Planned as more than a highway, I-11 is envisioned as a multimodal corridor connecting Arizona with regional and international markets while opening up new opportunities for mobility, trade, job growth and economic competitiveness, an ADOT press release says.
The recommended I-11 corridor would likely follow US 93 from the Hoover Dam bypass bridge in the northwest corner of the state south to Wickenburg. The 280-mile corridor that is the focus of the current environmental study begins in Wickenburg and runs west of the Phoenix metropolitan area and then south to the Tucson area and on to Nogales.
“If you look at the state of Arizona, I-10 is an East-West route; it does happen to go north and south between Tucson and Phoenix, but there is really no continuous north-south interstate in Arizona,” project manager Jay Van Echo said.
The project is in the second part of the eight-part process.
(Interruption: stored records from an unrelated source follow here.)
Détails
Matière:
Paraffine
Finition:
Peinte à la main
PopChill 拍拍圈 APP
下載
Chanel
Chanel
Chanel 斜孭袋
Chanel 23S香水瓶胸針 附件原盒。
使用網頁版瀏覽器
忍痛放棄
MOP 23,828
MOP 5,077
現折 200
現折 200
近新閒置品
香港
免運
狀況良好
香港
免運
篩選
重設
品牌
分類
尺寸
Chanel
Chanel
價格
ADOT published its notice of intent in the Federal Register on May 20 and is now in its 45-day scoping period, which ends July 8. The scoping period is meant to inform the public of the environmental consequences of major projects before decisions are made and actions are undertaken, and to gather feedback from the public. Six public meetings were planned as part of the process, including the one Tuesday in Nogales.
Although there was no question-and-answer period after the presentation at NHS, Van Echo encouraged attendees to visit the map stations and mark any concerns or areas that should be avoided within the corridor study area.
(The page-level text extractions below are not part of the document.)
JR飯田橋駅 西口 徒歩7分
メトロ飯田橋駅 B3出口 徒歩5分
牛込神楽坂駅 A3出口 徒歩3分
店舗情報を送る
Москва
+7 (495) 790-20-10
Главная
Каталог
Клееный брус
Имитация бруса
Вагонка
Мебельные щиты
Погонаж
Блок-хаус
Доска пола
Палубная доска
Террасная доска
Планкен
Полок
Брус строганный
“In terms of alternatives, everything, right now at this stage of the game, is open for discussion, including looking at using existing facilities potentially part of US 189, I-19, I-10,” Van Echo said. “So, using part of the existing facilities certainly can be alternatives for this project as we move from Nogales to Wickenburg, Ariz.”
Anyone interested in commenting on the study can go to i11study.com/Arizona and complete the online survey.